06:40 AM on 06/18/2011
Interesting fact I've come across in research: in-school factors, taken as a whole, account for 4%-18% of the variance in student test scores.
12:01 AM on 06/18/2011
The basic "facts" you state are dead wrong. You would like them to be true, because if they were you could justify your program. But they are not.

Family background and environment dominate over the quality of the teaching. When my kids have a bad teacher, I teach them. Homework has to be done before TV and video games. I drilled my kids on their math facts - flash cards anyone - until they knew them. I took them to the library once or twice a week. I prefer that they be taught in the schools - it is much easier on my wife and myself. But it is our responsibility to see that they are properly educated and when the schools fail, it is our job to make sure that they learn and to make sure that they work - and learn to work.

It is not the school's responsibility to force educate unwilling students - nobody and nothing can do that. It is the school's responsibility to provide an opportunity to learn and an environment that is conducive to learning (the second is less common than the first). Hopefully, students will find teachers that inspire them, but this is not a requirement for teachers - it is too rare and probably requires an psychological match that does not occur frequently
09:50 PM on 06/17/2011
Maybe Super Teacher can just parachute in and take care of all that bad poverty. Teachers can fix the world. Give it a break. Enough of this global economy baloney. Businesses will outsource jobs to the cheapest country. Now the corporations are a little worried cause they don't have enought lackeys but never fear it is race to the bottom lead by the obligarchy.
07:41 PM on 06/17/2011
Teaching and school accountability are the only requirements to student success? Really? How about student and parent responsibility? How about creating a joy and love of learning in those students and parents? We need to market education, folks. Really. Where there is no demand there is no desire. If Businesses and industry did not market their "useful" product no one would want it.
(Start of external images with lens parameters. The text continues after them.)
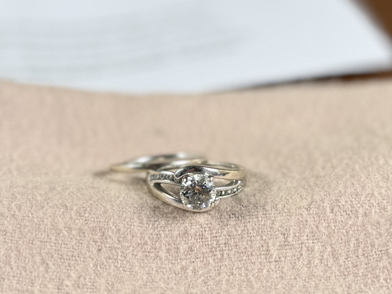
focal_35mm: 24
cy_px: 147
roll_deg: +1.2
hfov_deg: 71.6
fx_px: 272
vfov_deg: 56.8
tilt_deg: -22.3
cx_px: 196
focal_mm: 6.76
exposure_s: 1/332
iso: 80
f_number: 1.78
We must, we need to market education as something parents and students want, not just something and some place to be sent off to.
06:27 PM on 06/17/2011
Ignorant boilerplate from someone who apparently has no idea what he's talking about. He lists things that we "know for certain," but they're things that anybody who has actually studied education realizes are false.

To anybody out there who wants to do the right thing for kids, but doesn't want to take the trouble to get informed: find out what this guy suggests, then do the opposite.